PROBLEM SET
(a) In the review excerpt, which role is Charlie Stemp playing in the revival?
(b) Copy out the review excerpt word for word, from "Bernadette Peters, who" down to "one else could.".

The hit musical revival introduced four fresh principals on Thursday evening. CreditSara Krulwich/The New York Times

A dimply new star has joined the cast of “Hello, Dolly!” and he’s delightful — oh wait.

 

Perhaps you weren’t asking about Charlie Stemp, the replacement Barnaby Tucker in the hit musical revival that introduced four fresh principals on Thursday evening.

 

O.K., then: A dimply new star has joined the cast of “Hello, Dolly!” and she’sdelightful.

 

And something more, too.

 

Bernadette Peters, who turns 70 next week, doesn’t need to step into anyone’s shoes at this point in her 60-year Broadway career. That she would take over the role of Dolly Levi from Bette Midler (and her alternate, Donna Murphy) means she was interested in the challenge, not the provenance. I imagine she understood that there was something she could bring to the part that no one else could.

DATASET ENTRIES

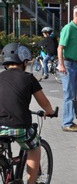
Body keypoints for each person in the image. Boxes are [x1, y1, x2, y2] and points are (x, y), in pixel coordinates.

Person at [0, 43, 55, 184]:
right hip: (19, 125)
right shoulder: (29, 78)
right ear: (24, 61)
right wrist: (49, 112)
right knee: (35, 146)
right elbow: (44, 103)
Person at [57, 5, 77, 132]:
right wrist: (61, 64)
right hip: (67, 64)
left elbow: (76, 48)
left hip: (74, 64)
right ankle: (66, 123)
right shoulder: (68, 28)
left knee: (73, 95)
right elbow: (60, 48)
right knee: (68, 95)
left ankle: (69, 120)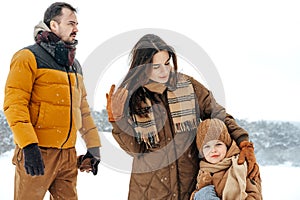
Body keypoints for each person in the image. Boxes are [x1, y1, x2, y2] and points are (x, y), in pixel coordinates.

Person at [106, 34, 259, 200]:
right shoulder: (132, 97)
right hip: (150, 190)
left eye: (166, 63)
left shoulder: (188, 86)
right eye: (156, 67)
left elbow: (219, 115)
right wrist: (118, 120)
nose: (164, 71)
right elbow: (136, 149)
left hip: (189, 184)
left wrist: (243, 142)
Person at [3, 2, 101, 199]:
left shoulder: (74, 66)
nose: (76, 29)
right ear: (53, 25)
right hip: (37, 153)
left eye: (77, 24)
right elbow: (15, 105)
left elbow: (82, 110)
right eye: (71, 23)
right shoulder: (27, 57)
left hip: (67, 155)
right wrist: (29, 146)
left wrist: (93, 147)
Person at [191, 118, 262, 200]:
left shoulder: (242, 165)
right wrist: (199, 196)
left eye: (218, 144)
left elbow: (255, 196)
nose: (213, 150)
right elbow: (196, 192)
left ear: (227, 145)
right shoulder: (203, 171)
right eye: (207, 146)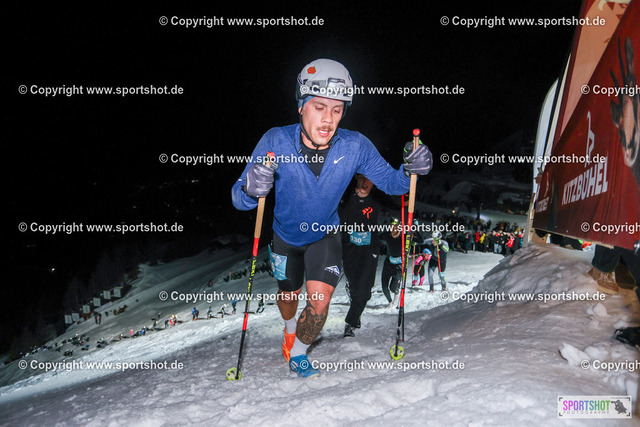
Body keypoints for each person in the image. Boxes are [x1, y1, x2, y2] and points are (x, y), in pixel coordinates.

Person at [231, 58, 433, 378]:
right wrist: (250, 189)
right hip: (285, 237)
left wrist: (411, 169)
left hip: (325, 236)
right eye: (319, 107)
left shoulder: (354, 146)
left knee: (320, 301)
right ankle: (289, 328)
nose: (328, 119)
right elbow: (239, 199)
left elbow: (394, 184)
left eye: (337, 110)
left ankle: (298, 352)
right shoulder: (275, 141)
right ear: (301, 106)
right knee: (288, 297)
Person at [340, 174, 381, 338]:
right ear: (356, 179)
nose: (365, 183)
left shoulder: (377, 201)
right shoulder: (345, 200)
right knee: (358, 291)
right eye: (362, 178)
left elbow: (400, 201)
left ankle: (350, 323)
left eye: (369, 179)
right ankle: (355, 303)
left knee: (364, 291)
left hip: (369, 251)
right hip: (349, 251)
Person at [379, 218, 404, 305]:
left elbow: (420, 241)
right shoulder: (386, 235)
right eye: (391, 227)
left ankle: (396, 294)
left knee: (393, 288)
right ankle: (391, 303)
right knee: (384, 287)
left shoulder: (403, 237)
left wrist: (415, 231)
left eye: (395, 227)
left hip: (398, 267)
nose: (393, 229)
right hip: (388, 265)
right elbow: (375, 239)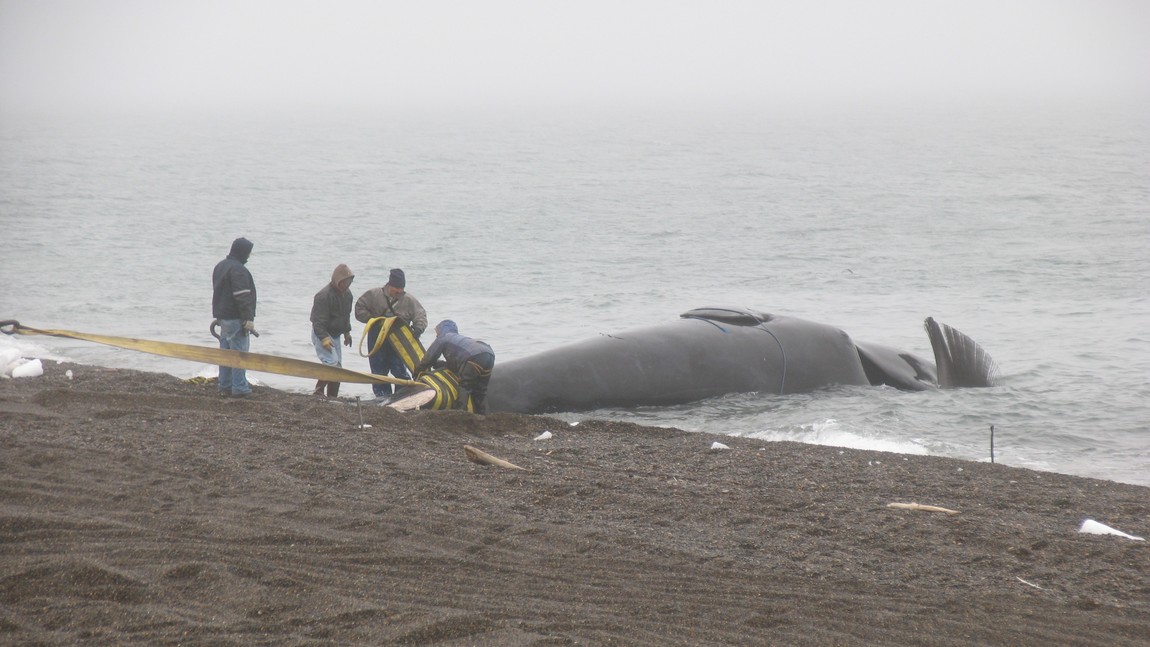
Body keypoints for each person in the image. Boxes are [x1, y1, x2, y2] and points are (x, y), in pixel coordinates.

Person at [354, 268, 427, 399]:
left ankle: (402, 397)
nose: (399, 291)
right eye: (396, 288)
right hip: (377, 339)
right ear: (389, 285)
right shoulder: (374, 295)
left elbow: (421, 315)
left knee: (400, 371)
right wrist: (372, 319)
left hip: (399, 340)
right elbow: (359, 308)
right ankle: (382, 398)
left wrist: (418, 329)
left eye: (401, 288)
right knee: (378, 372)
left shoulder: (409, 300)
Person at [415, 320, 495, 414]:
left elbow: (428, 358)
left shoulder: (444, 337)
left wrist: (417, 372)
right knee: (480, 391)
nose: (436, 335)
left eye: (437, 332)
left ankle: (460, 413)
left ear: (441, 330)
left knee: (465, 386)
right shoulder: (459, 340)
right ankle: (485, 415)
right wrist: (439, 364)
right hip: (489, 354)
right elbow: (456, 363)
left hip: (473, 357)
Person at [212, 237, 257, 398]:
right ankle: (239, 387)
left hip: (223, 317)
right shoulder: (238, 270)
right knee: (239, 354)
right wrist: (248, 318)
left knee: (225, 353)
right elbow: (242, 296)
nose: (249, 256)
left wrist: (219, 315)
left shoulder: (220, 266)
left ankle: (224, 384)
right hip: (236, 318)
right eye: (248, 252)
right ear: (242, 252)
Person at [310, 263, 355, 399]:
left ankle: (332, 396)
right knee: (331, 363)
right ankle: (318, 392)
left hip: (336, 334)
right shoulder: (323, 296)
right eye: (344, 282)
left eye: (349, 282)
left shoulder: (348, 295)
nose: (346, 285)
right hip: (322, 333)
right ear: (337, 280)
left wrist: (347, 333)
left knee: (338, 367)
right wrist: (324, 338)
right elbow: (317, 321)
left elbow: (346, 316)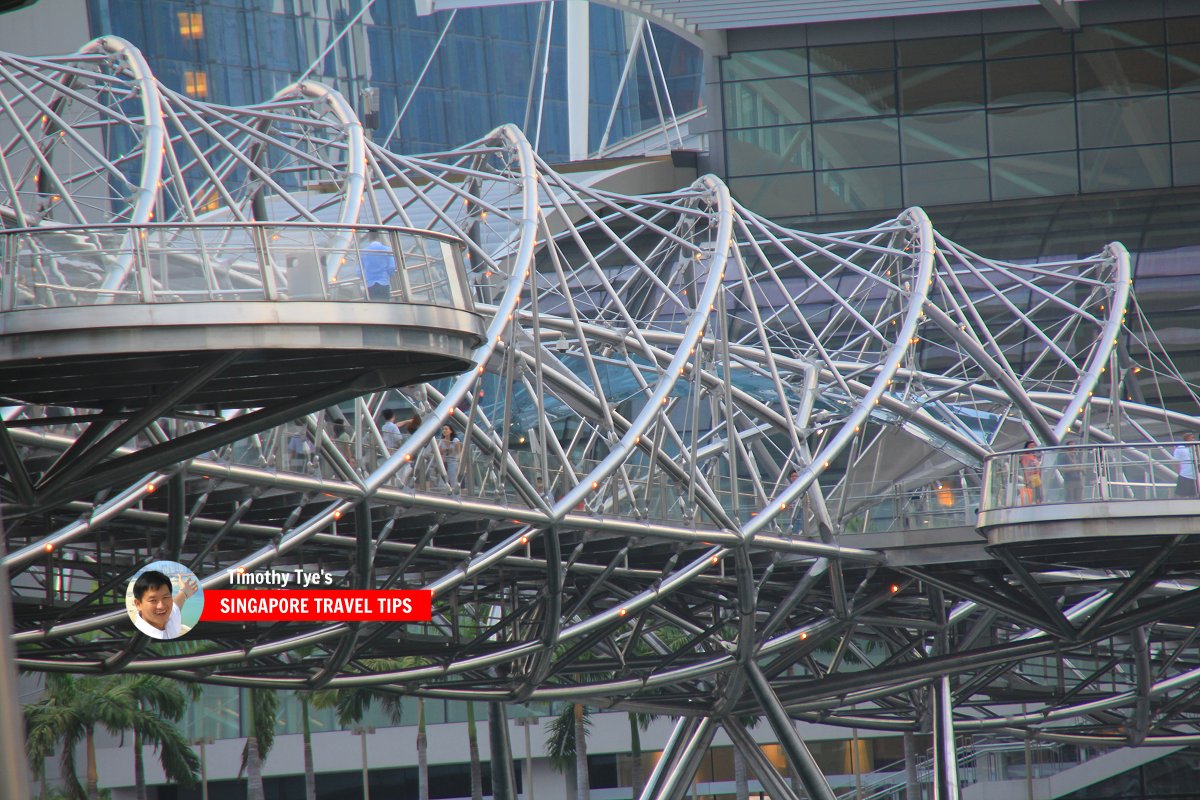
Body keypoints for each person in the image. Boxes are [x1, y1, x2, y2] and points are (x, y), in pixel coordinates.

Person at [131, 570, 197, 639]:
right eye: (153, 600)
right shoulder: (141, 637)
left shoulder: (170, 616)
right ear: (138, 604)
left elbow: (176, 605)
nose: (161, 606)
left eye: (165, 597)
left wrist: (184, 592)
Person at [361, 231, 396, 300]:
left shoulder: (364, 251)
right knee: (384, 307)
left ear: (369, 238)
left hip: (369, 285)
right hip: (383, 283)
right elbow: (392, 267)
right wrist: (389, 274)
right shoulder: (387, 249)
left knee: (371, 308)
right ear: (379, 237)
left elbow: (358, 272)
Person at [1173, 432, 1198, 497]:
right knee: (1182, 494)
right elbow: (1176, 461)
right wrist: (1178, 472)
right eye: (1192, 438)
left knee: (1193, 494)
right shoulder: (1180, 448)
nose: (1193, 439)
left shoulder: (1194, 447)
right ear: (1187, 439)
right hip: (1185, 474)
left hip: (1195, 475)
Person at [437, 424, 461, 492]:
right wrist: (445, 450)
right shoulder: (441, 441)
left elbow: (459, 452)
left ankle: (455, 495)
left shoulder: (455, 440)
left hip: (453, 461)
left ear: (451, 431)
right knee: (443, 479)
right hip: (444, 462)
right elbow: (438, 451)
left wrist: (460, 462)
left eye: (446, 429)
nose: (444, 430)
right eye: (443, 429)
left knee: (453, 478)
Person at [1019, 440, 1043, 504]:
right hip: (1031, 478)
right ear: (1027, 447)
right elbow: (1025, 468)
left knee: (1038, 494)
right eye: (1031, 446)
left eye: (1034, 446)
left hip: (1036, 477)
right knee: (1033, 494)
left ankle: (1038, 503)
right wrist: (1027, 480)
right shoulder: (1025, 456)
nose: (1033, 447)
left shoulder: (1034, 456)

ANSWERS GIVEN
(a) He is the replacement Barnaby Tucker.

(b)
Bernadette Peters, who turns 70 next week, doesn’t need to step into anyone’s shoes at this point in her 60-year Broadway career. That she would take over the role of Dolly Levi from Bette Midler (and her alternate, Donna Murphy) means she was interested in the challenge, not the provenance. I imagine she understood that there was something she could bring to the part that no one else could.